Task goal:
When the word "wire" appears in a line of the data below, list that line.

Data extract:
BEGIN
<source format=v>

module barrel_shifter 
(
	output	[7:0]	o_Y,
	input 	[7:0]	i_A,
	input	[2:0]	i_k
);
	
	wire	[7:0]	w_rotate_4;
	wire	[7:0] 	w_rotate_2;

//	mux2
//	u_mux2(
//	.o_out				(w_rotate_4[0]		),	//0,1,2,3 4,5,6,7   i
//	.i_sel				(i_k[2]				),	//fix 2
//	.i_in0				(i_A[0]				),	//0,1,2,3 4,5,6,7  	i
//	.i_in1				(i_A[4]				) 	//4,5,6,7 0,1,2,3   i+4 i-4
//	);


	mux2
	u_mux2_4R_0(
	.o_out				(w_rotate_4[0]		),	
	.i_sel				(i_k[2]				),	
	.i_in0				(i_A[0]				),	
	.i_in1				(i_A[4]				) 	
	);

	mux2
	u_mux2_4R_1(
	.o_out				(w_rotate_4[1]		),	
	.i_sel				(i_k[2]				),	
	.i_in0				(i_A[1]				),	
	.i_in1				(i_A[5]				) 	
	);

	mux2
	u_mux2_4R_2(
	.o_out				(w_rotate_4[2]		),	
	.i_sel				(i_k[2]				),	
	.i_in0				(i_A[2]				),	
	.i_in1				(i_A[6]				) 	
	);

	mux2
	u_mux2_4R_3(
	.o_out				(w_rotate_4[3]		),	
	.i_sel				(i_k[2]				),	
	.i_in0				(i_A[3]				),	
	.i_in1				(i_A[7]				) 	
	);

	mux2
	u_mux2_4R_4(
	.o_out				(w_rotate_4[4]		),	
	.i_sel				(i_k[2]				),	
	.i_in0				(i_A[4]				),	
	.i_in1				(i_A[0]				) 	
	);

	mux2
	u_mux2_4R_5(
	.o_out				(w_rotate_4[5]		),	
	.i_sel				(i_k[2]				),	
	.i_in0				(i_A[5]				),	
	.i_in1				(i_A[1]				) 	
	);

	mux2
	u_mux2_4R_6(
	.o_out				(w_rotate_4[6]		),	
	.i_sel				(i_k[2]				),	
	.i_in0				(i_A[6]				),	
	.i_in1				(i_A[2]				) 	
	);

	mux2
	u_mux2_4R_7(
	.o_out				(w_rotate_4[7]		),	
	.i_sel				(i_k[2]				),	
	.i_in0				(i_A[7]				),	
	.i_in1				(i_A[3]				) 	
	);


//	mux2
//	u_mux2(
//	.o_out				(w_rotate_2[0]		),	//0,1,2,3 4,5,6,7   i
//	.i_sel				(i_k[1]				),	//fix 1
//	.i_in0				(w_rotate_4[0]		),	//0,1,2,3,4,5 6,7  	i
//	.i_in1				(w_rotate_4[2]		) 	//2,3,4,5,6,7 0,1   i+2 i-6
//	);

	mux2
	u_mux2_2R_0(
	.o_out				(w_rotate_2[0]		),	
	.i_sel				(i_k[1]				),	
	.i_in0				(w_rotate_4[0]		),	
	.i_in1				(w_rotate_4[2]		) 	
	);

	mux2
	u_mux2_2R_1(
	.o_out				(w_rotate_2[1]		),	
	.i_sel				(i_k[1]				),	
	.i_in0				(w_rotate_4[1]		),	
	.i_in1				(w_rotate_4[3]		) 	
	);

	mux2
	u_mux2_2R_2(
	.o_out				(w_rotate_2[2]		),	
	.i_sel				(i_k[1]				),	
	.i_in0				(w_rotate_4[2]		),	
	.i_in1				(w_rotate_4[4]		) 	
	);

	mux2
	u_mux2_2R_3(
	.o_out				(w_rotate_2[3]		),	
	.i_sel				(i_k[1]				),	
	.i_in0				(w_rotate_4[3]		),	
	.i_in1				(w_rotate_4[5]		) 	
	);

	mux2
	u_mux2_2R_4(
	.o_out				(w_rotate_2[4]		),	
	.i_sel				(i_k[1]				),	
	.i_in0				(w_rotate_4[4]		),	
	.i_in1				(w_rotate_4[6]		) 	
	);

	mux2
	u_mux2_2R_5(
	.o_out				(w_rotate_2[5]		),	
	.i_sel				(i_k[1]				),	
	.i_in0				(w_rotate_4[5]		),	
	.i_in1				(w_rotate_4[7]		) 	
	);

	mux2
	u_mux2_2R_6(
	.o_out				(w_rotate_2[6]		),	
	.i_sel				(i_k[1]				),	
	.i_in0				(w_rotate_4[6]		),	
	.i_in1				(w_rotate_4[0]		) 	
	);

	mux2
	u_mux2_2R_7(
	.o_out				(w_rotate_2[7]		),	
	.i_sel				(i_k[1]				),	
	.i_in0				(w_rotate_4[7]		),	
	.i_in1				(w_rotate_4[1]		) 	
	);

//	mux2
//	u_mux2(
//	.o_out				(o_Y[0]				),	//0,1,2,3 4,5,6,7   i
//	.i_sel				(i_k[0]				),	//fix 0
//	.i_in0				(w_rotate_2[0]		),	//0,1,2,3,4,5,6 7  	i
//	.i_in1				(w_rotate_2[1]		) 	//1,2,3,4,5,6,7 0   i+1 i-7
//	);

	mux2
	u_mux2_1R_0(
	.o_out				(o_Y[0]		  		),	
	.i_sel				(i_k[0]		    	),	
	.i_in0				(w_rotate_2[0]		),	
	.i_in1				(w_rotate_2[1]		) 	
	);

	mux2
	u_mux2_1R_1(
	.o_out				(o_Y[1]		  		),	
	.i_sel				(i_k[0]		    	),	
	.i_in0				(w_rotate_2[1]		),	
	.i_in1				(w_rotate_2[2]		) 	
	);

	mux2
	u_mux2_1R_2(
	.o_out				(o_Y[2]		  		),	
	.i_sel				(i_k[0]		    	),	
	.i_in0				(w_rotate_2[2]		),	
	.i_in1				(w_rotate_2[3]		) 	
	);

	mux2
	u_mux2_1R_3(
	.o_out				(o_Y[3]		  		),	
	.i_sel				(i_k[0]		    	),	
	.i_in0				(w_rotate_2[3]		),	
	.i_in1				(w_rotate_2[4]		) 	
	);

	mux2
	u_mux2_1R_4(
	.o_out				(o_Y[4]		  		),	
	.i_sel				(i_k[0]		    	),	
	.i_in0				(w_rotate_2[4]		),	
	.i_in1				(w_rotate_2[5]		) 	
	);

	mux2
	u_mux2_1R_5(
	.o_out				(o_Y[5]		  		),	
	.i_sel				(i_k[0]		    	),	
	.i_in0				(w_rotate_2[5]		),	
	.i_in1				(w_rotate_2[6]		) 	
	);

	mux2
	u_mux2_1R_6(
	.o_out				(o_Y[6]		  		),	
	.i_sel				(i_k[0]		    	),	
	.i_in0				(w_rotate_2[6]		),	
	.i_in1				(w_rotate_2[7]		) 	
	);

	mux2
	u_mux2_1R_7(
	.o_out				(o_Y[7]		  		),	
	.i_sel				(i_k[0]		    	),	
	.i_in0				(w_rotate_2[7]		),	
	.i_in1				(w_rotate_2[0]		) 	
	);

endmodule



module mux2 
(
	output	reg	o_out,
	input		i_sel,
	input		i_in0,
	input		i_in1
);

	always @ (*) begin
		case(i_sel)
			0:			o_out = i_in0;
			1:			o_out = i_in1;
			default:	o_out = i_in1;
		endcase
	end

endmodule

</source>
END
BEGIN
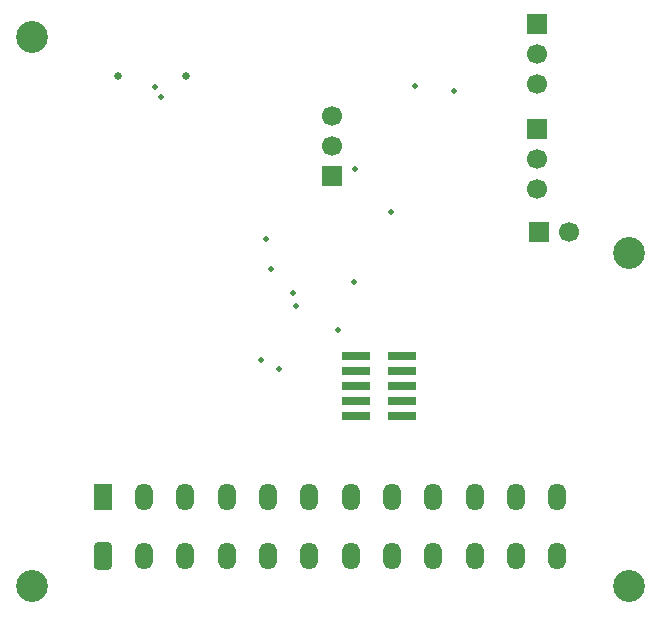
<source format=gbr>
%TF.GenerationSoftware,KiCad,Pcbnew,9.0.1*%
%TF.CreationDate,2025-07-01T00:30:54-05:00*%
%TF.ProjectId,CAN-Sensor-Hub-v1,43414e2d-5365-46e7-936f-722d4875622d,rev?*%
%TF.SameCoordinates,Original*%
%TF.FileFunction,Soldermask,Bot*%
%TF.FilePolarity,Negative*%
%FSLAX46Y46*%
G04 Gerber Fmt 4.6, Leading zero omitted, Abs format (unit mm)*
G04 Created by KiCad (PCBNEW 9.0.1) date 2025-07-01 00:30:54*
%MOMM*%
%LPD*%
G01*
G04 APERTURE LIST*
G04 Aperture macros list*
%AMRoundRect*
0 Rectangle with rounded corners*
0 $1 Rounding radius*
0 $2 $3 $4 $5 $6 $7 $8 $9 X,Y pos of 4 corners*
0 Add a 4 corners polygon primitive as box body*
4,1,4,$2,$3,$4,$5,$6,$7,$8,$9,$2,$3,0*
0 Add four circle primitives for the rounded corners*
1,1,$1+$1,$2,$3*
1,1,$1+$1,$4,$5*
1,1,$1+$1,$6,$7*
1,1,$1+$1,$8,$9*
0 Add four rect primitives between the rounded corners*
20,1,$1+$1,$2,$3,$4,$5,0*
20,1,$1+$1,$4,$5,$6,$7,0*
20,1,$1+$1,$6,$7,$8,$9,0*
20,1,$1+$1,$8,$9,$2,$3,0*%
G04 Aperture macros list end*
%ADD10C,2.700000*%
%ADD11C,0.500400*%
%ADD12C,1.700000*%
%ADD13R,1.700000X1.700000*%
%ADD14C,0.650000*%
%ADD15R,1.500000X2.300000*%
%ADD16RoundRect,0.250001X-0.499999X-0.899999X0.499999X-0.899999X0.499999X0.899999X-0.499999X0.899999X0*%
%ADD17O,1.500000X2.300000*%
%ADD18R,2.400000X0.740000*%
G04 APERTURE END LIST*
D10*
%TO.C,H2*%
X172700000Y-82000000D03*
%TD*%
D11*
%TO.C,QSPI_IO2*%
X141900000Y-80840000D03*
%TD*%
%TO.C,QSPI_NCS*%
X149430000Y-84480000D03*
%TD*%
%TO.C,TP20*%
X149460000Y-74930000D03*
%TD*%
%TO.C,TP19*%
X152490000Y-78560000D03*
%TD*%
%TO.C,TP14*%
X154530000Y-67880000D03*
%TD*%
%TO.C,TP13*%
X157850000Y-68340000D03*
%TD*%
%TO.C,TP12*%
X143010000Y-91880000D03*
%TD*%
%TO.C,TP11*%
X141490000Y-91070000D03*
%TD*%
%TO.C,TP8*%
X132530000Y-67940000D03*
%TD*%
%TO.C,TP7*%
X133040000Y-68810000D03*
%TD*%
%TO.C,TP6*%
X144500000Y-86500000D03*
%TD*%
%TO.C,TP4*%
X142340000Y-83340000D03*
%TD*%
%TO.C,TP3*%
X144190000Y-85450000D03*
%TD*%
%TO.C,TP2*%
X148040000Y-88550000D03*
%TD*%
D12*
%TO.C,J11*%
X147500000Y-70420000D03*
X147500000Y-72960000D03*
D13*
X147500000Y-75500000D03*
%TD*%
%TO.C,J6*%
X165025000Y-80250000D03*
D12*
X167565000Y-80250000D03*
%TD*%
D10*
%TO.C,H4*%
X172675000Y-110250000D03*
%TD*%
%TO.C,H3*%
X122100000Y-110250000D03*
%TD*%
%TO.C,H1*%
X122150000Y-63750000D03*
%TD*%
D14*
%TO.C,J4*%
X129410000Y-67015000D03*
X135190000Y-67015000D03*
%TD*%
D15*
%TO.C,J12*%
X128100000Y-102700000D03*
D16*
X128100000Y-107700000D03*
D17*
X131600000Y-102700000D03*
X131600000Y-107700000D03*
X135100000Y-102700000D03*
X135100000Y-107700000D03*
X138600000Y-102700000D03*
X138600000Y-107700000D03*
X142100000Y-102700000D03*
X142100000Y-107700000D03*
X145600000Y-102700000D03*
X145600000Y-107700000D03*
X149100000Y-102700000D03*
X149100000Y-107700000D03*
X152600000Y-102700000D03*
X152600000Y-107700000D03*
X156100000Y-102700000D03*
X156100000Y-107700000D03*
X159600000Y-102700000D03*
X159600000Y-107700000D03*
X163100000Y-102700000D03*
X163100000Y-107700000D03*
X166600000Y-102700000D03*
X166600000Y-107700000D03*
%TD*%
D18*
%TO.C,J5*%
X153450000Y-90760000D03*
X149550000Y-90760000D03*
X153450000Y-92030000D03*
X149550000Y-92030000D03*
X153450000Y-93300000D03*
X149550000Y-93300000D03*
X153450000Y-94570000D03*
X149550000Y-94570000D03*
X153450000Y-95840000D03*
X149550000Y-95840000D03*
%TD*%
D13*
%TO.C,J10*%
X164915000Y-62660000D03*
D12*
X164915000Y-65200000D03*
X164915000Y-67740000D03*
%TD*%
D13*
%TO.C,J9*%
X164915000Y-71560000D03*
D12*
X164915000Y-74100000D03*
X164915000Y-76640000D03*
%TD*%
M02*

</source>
END
BEGIN
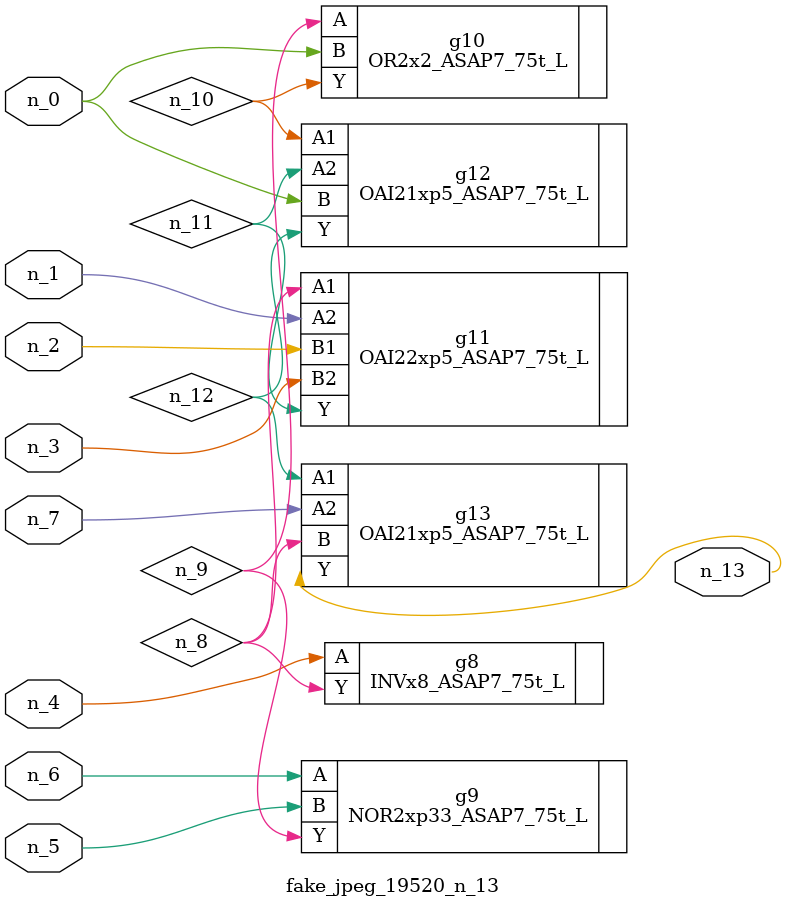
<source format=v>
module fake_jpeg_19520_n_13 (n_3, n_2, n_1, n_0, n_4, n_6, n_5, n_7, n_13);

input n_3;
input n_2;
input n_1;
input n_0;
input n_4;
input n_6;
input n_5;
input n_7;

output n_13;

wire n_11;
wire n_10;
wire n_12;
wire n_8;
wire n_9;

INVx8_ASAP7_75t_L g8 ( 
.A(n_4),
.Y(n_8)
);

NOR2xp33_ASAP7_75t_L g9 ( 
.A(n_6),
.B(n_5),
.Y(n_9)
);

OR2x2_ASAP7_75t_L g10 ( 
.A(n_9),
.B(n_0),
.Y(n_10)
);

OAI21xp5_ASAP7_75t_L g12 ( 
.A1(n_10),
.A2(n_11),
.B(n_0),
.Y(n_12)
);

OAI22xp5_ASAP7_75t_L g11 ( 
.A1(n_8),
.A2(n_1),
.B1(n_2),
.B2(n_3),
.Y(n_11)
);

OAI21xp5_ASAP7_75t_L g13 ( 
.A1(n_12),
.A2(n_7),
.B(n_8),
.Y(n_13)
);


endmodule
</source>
END
Response area:
	wire	[7:0]	w_rotate_4;
	wire	[7:0] 	w_rotate_2;
wire n_11;
wire n_10;
wire n_12;
wire n_8;
wire n_9;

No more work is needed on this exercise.